Learn more about Chris’ Yellow Island mentorship program 

We asked Chris what a more inclusive future would look like? “I would love to see syllabi changed at the university level to include more Black scientists – be they from the US or from the Global South,” Chris said. “We need to change the way we teach to encourage more young Black scientists, and make sure the pipelines are in place from middle-school and even earlier, as that’s one place where we’re losing our future scientists”. Building community partnerships is a crucial aspect of this change that Chris would like the future to hold. “Our communities have a different lived experience, and I would like to see that acknowledged, celebrated, and brought into research and science in ways where students can see knowledge coming from the communities that resemble them”.

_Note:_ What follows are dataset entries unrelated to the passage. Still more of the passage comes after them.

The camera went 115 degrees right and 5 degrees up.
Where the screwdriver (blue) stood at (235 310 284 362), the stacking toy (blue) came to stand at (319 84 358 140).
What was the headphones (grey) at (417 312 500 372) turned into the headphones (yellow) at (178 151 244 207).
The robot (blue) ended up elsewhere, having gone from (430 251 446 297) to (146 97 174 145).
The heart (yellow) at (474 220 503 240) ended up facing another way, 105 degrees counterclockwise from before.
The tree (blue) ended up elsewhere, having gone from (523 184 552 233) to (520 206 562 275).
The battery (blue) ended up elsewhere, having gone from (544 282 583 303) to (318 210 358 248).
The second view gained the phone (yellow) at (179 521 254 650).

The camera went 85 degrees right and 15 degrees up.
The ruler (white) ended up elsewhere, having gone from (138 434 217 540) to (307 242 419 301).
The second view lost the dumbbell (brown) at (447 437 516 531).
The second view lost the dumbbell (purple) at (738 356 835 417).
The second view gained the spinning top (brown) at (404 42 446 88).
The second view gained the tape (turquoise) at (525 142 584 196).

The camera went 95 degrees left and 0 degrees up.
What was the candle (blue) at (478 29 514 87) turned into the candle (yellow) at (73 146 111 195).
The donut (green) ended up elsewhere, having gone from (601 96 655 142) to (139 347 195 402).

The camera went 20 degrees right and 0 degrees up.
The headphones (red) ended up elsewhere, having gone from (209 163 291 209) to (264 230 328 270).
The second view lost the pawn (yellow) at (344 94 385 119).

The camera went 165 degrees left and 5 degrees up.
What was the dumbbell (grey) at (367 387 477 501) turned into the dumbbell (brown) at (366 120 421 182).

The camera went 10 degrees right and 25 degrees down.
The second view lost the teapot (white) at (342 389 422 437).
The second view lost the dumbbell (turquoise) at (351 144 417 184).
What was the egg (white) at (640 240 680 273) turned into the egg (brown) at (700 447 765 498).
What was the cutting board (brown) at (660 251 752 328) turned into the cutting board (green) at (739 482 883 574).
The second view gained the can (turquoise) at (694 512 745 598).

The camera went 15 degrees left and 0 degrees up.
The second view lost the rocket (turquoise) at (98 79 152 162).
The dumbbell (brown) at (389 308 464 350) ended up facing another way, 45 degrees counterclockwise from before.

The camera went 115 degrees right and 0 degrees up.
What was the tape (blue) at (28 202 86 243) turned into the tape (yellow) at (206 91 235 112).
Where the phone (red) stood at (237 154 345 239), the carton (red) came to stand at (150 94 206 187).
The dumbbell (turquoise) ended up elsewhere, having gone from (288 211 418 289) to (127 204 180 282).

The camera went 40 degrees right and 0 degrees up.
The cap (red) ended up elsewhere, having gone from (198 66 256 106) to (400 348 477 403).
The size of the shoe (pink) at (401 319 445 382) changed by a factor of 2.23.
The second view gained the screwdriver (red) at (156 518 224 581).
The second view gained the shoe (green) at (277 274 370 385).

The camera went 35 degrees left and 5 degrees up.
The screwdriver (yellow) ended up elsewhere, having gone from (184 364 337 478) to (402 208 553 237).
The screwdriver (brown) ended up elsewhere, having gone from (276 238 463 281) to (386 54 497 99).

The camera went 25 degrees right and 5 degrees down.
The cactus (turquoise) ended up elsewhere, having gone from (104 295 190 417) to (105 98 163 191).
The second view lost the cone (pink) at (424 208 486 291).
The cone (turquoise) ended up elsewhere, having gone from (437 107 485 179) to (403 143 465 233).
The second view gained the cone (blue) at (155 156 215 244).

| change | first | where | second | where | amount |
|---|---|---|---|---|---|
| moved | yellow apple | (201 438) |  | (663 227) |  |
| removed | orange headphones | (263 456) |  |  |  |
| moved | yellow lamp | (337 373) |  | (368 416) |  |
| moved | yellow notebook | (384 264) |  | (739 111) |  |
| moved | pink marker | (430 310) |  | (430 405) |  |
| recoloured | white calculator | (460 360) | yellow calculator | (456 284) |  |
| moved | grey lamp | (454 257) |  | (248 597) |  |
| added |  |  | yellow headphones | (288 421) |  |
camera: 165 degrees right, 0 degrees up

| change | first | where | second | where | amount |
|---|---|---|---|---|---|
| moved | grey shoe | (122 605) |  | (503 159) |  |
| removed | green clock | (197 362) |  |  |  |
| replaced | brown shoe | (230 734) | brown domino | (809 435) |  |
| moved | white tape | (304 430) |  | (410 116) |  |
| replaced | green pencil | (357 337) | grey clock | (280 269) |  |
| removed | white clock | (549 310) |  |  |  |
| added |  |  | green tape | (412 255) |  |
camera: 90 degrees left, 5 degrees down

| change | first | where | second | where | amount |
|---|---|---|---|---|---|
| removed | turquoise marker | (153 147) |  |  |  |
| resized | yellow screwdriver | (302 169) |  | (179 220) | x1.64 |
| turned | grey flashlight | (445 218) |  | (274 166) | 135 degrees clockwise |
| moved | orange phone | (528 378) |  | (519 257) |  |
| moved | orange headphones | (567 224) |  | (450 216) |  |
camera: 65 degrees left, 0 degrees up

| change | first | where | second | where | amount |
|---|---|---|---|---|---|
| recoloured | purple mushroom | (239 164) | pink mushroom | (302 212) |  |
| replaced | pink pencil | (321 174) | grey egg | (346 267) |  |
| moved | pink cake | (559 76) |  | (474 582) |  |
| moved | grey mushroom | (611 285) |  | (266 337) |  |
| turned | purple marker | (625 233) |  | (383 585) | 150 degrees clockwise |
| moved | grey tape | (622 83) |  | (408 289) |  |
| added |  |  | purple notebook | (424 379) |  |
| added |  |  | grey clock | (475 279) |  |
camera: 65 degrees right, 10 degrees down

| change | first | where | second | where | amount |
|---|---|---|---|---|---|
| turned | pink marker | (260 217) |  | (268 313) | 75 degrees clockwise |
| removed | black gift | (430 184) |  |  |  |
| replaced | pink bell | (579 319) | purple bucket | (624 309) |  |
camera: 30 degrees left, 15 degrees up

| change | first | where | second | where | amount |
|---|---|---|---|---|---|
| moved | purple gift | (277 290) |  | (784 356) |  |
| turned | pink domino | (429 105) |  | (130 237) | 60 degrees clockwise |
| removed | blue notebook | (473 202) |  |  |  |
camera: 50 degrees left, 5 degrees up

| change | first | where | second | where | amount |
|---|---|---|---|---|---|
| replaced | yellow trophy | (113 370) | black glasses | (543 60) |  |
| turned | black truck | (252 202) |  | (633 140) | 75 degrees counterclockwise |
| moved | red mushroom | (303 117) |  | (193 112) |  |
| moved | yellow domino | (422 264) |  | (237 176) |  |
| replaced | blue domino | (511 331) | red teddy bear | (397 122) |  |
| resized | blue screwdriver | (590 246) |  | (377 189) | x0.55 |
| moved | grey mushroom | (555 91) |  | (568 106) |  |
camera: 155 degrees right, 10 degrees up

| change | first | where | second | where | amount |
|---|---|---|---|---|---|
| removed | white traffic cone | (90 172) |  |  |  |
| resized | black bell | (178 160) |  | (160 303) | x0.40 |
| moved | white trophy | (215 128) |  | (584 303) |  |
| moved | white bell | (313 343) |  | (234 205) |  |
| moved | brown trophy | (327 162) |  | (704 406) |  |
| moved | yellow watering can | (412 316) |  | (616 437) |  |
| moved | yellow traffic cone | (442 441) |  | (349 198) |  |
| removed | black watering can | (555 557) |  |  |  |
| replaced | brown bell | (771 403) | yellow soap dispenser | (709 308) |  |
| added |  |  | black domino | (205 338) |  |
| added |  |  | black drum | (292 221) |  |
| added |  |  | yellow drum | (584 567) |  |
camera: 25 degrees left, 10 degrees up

A global syllabus, more interrogation of teaching styles to demonstrate it can be done differently, embracing creativity around scientific the process, including community, art, and geography – these are all actionable ways that Chris shared that can make science more inclusive.

This Black History Month, Chris is sharing an important message: “Give yourself time to rest and rejuvenate. Revisit some of our strongest, most creative, or marginalized thinkers, such as Tricia Hersey (Rest is Resistance) and the writings of Octavia Butler, June Jordan and Audrey Lorde to support our imaginations in creating what can be. For more marine related writing – Pauline Alexis Gumbs and Jasmin Graham. And remember: let’s be gentler with ourselves in 2025”.